14. The media of claim 13, wherein each of the two query reformulations comprise one or more of dropped tokens, replaced tokens, or added tokens corresponding to the search query.

15. A system comprising:

at least one processor; and

one or more computer storage media storing computer-readable instructions that when executed by the at least one processor, cause the at least one processor to perform operations comprising:

retrieving a number of items from a database in response to the query input;

determining whether the query input is a null and low query based on the number of retrieved items;

in response to the query input being the null and low query:

injecting a plurality of decoders and leveraging a diversity inducing optimization function to generate a plurality of diverse reformulated queries;

providing, to the user, a plurality of query results corresponding to the plurality of diverse reformulated queries.

16. The system of claim 15, wherein the plurality of query results is provided to the user in a user interface without providing the plurality of diverse reformulated queries to the user.

17. The system of claim 15, wherein the plurality of query results and the plurality of diverse reformulated queries is provided to the user in a user interface.

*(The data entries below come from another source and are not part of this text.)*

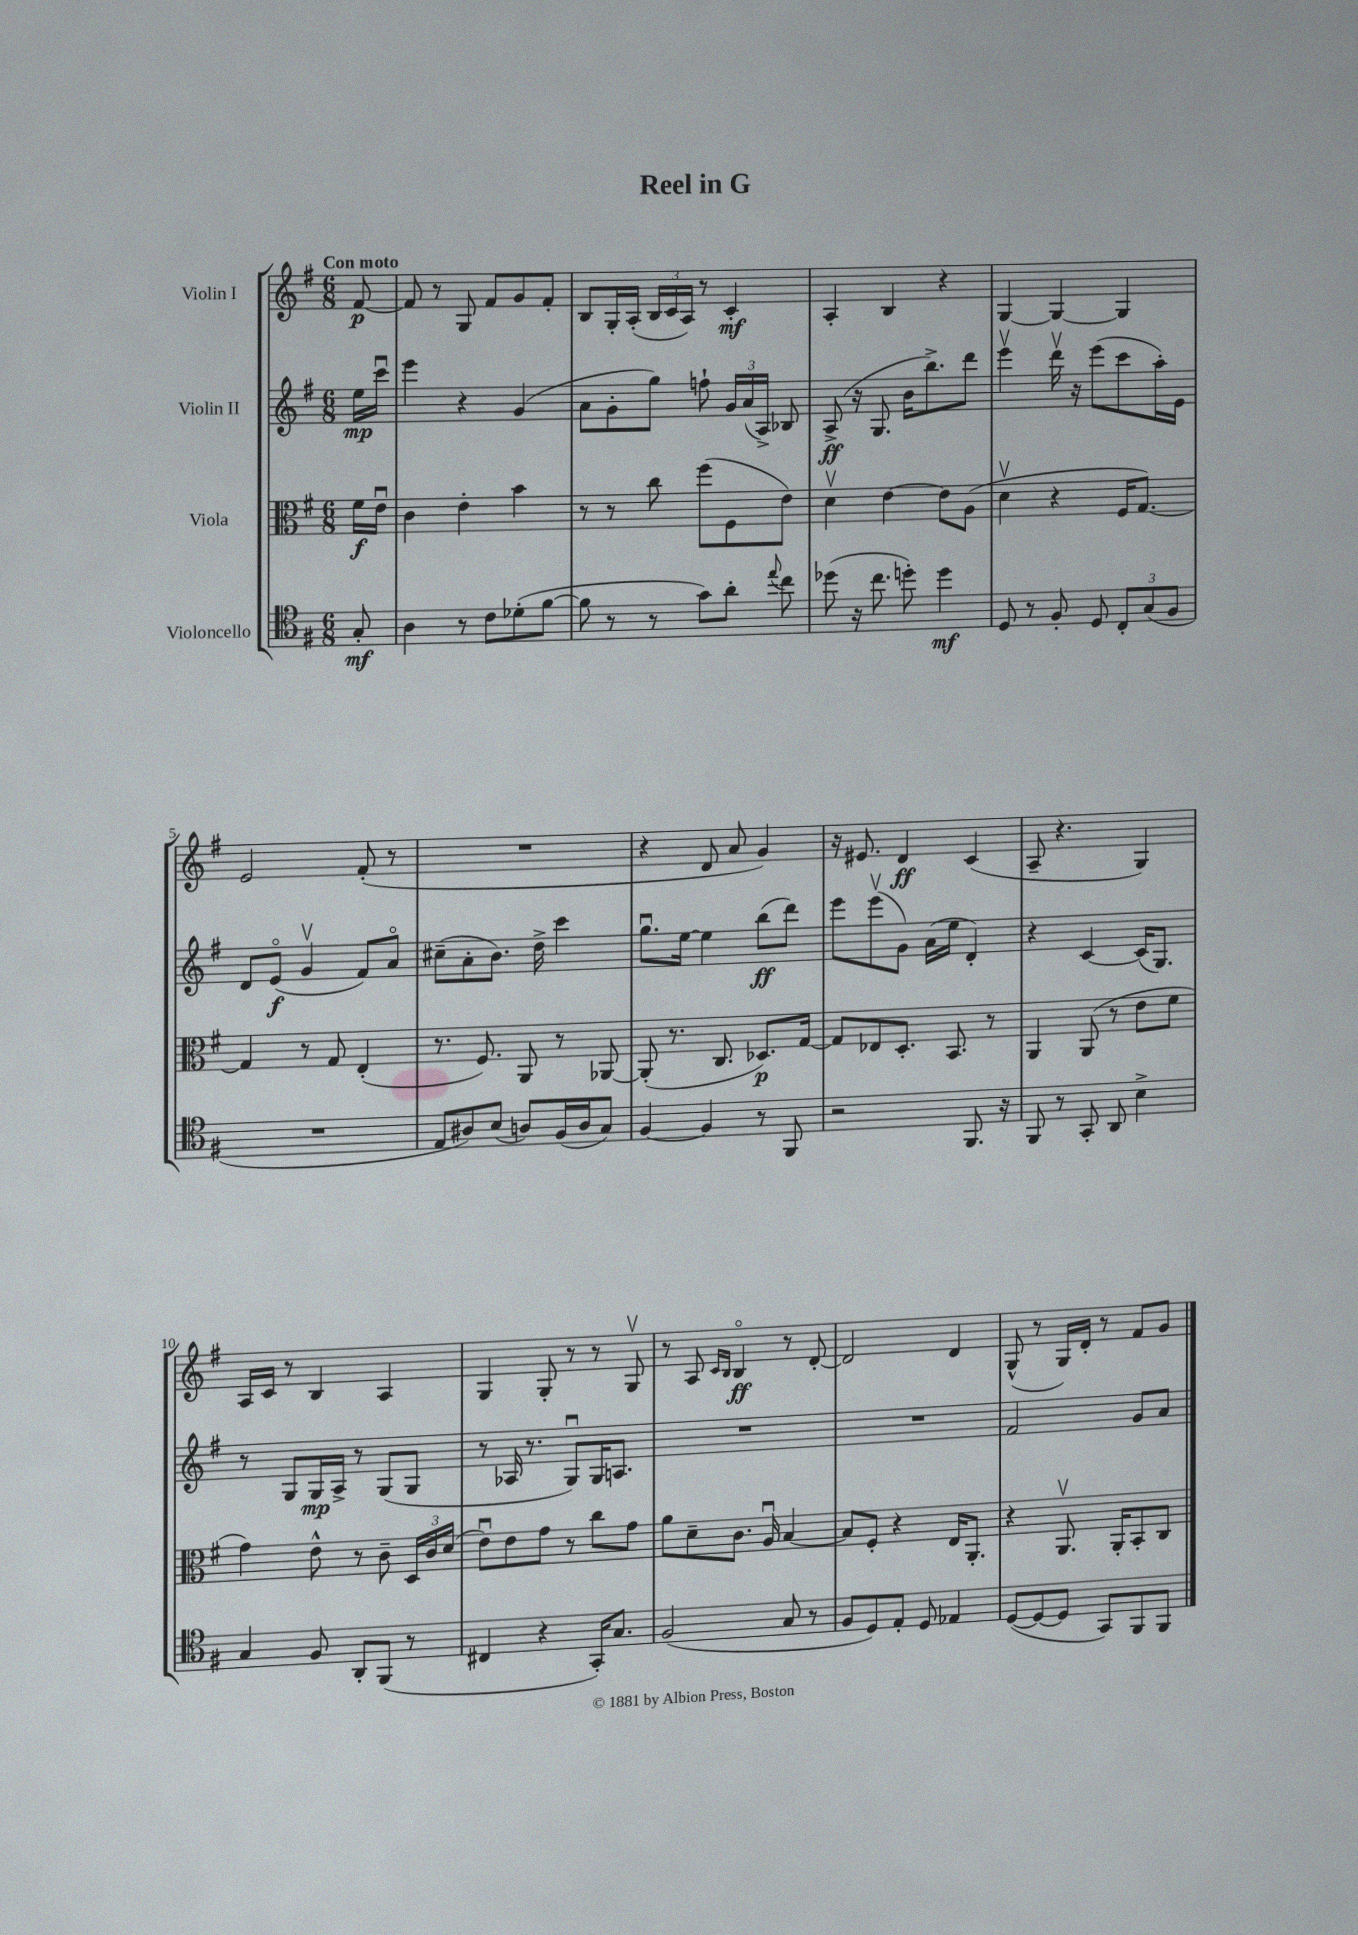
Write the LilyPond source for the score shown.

\header { title = "Reel in G" }
<<
\new StaffGroup <<
\new Staff = "s0" \with { instrumentName = "Violin I" } {
    \clef treble \key g \major \numericTimeSignature \time 6/8 \partial 8 \tempo "Con moto"
    \autoBeamOff fis'8~\p |
    fis'8 r8 g8 fis'8[ g'8 fis'8]-. |
    b8[ g16-. a16]-.( \tuplet 3/2 { b16[ c'16 a16]) } r8 c'4-.\mf |
    a4-. b4 r4 |
    g4~ g4~ g4 |
    e'2 fis'8-.( r8 |
    R2. |
    r4 d'8 a'8 g'4) |
    r16 eis'8. d'4\ff c'4( |
    a8-- r4. g4) |
    a16[ c'16] r8 b4 a4 |
    g4 g8-. r8 r8 g8\upbow |
    r8 a8 \grace { c'16[ b16] } b4\flageolet\ff r8 d'8~-. |
    d'2 d'4 |
    g8-^( r8 g16[) d'16]-. r8 fis'8[ g'8] \bar "|." |
}
\new Staff = "s1" \with { instrumentName = "Violin II" } {
    \clef treble \key g \major \numericTimeSignature \time 6/8 \partial 8
    \autoBeamOff e''16[\mp c'''16]\downbow |
    e'''4 r4 g'4( |
    a'8[ g'8-. g''8]) f''8-! \tuplet 3/2 { g'16[ a'16( a16]->) } bes8 |
    a8->\ff( r16 g8. b'16[ b''8.->) d'''8] |
    e'''4\upbow d'''16\upbow r16 e'''8[( c'''8 a''16-.) e'16] |
    d'8[ e'8]\flageolet\f( g'4\upbow fis'8[) a'8]\flageolet |
    cis''8[--( a'8-. b'8.]) d''16-> c'''4 |
    g''8.[\downbow e''16]~ e''4 b''8[\ff( d'''8]) |
    e'''8[ e'''8\upbow( g'8]) a'16[( e''16] d'4-.) |
    r4 c'4~ c'16[( g8.]) |
    r8 g8[ g16\mp a16]-> r8 g8[( g8] |
    r8 aes16 r8. g8[\downbow) g16 a8.] |
    R2. |
    R2. |
    fis'2 g'8[ a'8] \bar "|." |
}
\new Staff = "s2" \with { instrumentName = "Viola" } {
    \clef alto \key g \major \numericTimeSignature \time 6/8 \partial 8
    \autoBeamOff fis'16[\f e'16]\downbow |
    c'4 e'4-. b'4 |
    r8 r8 c''8 fis''8[( fis8 e'8]) |
    d'4\upbow e'4~ e'8[ a8]( |
    d'4\upbow r4 fis16[ g8.]~) |
    g4 r8 g8 e4-.( |
    r8. fis8.) a,8 r8 aes,8~ |
    aes,8-.( r8. c8. des8.[\p) g16]~ |
    g8[ ees8 d8.]-. b,8. r8 |
    a,4 a,8( r8 e'8[ fis'8] |
    g'4) e'8-^ r8 c'8-- \tuplet 3/2 { d16[ c'16 d'16]( } |
    e'8[\downbow) e'8 g'8] r8 c''8[ g'8] |
    a'8[ d'8-- c'8.] a16\downbow b4~ |
    b8[ fis8]-. r4 e16[ a,8.]-. |
    r4 a,8.\upbow a,16[-. b,8-. c8] \bar "|." |
}
\new Staff = "s3" \with { instrumentName = "Violoncello" } {
    \clef tenor \key g \major \numericTimeSignature \time 6/8 \partial 8
    \autoBeamOff g8-.\mf |
    a4 r8 c'8[ des'8-.( fis'8]~ |
    fis'8 r8 r8 g'8[) a'8]-. \appoggiatura { e''8 } c''8 |
    des''8( r16 c''8. d''8-.) d''4\mf |
    d8 r8 fis8-. d8 \tuplet 3/2 { c8[-. g8( fis8] } |
    R2. |
    e8[ ais8) b8]( a8[) fis16( a16 g8]) |
    fis4~ fis4 r8 fis,8 |
    r2 fis,8. r16 |
    fis,8 r8 g,8-. a,8 b4-> |
    g4 fis8 a,8[-. fis,8]( r8 |
    cis4 r4 g,16[-.) g8.] |
    fis2( g8 r8 |
    fis8[ d8) e8]-. d8 ees4 |
    d8[~( d8~ d8] g,8[) fis,8 fis,8] \bar "|." |
}
>>
>>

18. The system of claim 17, further comprising separating each of the plurality of diverse reformulated queries and the corresponding plurality of query results within the user interface.

19. The system of claim 15, further comprising:

training a sequence-to-sequence model utilizing historical user data; and

injecting the plurality of decoders in the sequence-to-sequence model.

20. The system of claim 19, wherein the historical user data comprises a search query and two query reformulations, wherein each of the two query reformulations comprise one or more of dropped tokens, replaced tokens, or added tokens corresponding to the search query.